### Set of tasks
1) Answer these questions from the article on angry men:
(a) In which magazine did Ron Potter-Efron's referenced article appear?
(b) What does the article suggest anger could be seen as, "for what it really is"?
(c) What does the author plan to discuss in a future article?
2) Extract a passage from the article on angry men. Begin at the words "Most angry men who" and stop after the words "habits of anger.".

### Text provided
.....

Last Updated on June 26, 2013 by Chris Roberts
If you were forced to come to therapy for your “anger problem,” then you are in the correct line.
References “How to Heal the Angry Brain. Mad Men.” an article in Psychotherapy Networker magazine by Ron Potter-Efron
It can seem like common sense that angry men are some of the last people to set foot in a therapist’s office. It can be common sense to such a degree that no one ever really stops to understand why this is the case. Or more importantly, it can be common sense in such an unquestioned manner that angry men are never given the opportunity to explore how or when they became angry. Most angry men seem to be described as, “He has just always been this way.” And it follows that not many sane people would be interested in going to therapy to simply learn “how bad I am,” or in this case, “how angry I am.”
But what if, instead, anger could be seen for what it really is: a defense mechanism. What if many of these men, at least in the beginning, used anger as a way to protect them from being hurt again by someone who was abusive or harmful to them when they were younger? What if anger became something these men used to feel more powerful when they genuinely had no, or very little, power?
Ron Potter-Efron describes it this way,
“Anger is the emotion they can trust, the one that might keep danger at bay. As they grew up, they continued to use anger to make people they regard as dangerous back away.”
It then becomes easy to extrapolate how this turns out. Angry man, because of his inherent distrust, lashes out at a person. That person (as most all of us would) retaliates in anger. The angry man is proved right that people are dangerous and he must protect himself by using anger. The cycle is self-perpetuating and without an intentional, concerted effort to interrupt this cycle, it just continues unabated.
Most angry men who come to therapy are defensive, abrasive, argumentative, and protective of their right to be angry. Of course they are! They have learned, and are extremely adept at, how to keep people away. They have years of training and tens if not hundreds of thousands of experiences where their anger worked exactly as it should: to keep other people from hurting them deeper than when they were hurt the first time.
Unfortunately, life doesn’t let us get away so easily. We all find ways to fall back in love, and when we love, we set ourselves up for disappointment, pain, and hurt. If you, or someone you know, is stuck in the cycles of anger, remember that it wasn’t always so. And there is help. And there is hope. In a future article, I will discuss a different way of approaching therapy for working with anyone stuck in the habits of anger.

.....

### Information provided
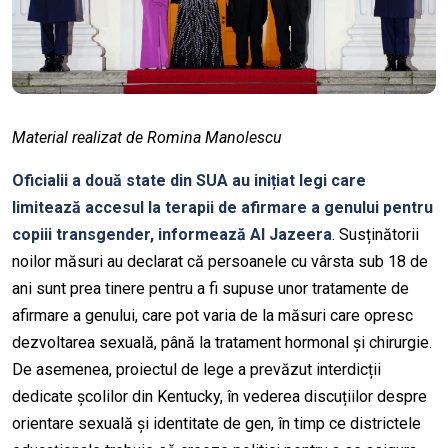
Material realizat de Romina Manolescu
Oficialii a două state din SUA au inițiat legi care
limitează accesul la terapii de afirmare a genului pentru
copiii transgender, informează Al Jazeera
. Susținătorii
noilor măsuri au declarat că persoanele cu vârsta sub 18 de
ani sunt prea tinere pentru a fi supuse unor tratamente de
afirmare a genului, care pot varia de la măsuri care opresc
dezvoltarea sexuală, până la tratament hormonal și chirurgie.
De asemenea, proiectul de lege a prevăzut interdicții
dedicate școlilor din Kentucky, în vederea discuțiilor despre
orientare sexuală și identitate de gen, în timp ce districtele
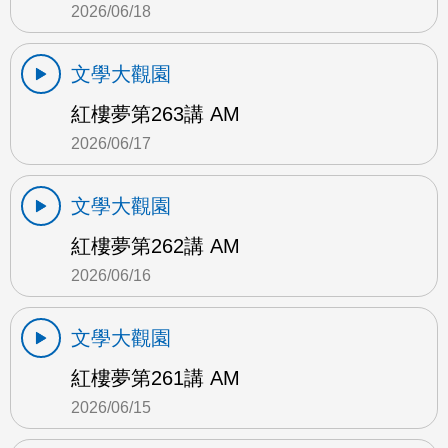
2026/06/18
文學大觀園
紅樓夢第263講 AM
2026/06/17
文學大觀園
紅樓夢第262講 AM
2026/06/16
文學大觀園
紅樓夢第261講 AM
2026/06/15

.....

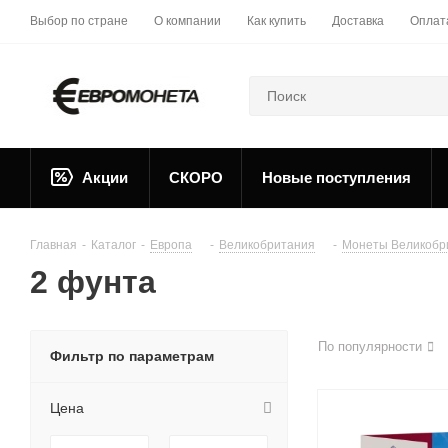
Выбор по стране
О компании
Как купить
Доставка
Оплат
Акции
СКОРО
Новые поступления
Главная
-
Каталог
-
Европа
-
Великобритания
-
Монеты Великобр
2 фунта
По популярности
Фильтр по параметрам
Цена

.....

### Answer list
1)
(a) Psychotherapy Networker.
(b) A defense mechanism.
(c) A different way of approaching therapy for working with anyone stuck in the habits of anger.

2)
Most angry men who come to therapy are defensive, abrasive, argumentative, and protective of their right to be angry. Of course they are! They have learned, and are extremely adept at, how to keep people away. They have years of training and tens if not hundreds of thousands of experiences where their anger worked exactly as it should: to keep other people from hurting them deeper than when they were hurt the first time.
Unfortunately, life doesn’t let us get away so easily. We all find ways to fall back in love, and when we love, we set ourselves up for disappointment, pain, and hurt. If you, or someone you know, is stuck in the cycles of anger, remember that it wasn’t always so. And there is help. And there is hope. In a future article, I will discuss a different way of approaching therapy for working with anyone stuck in the habits of anger.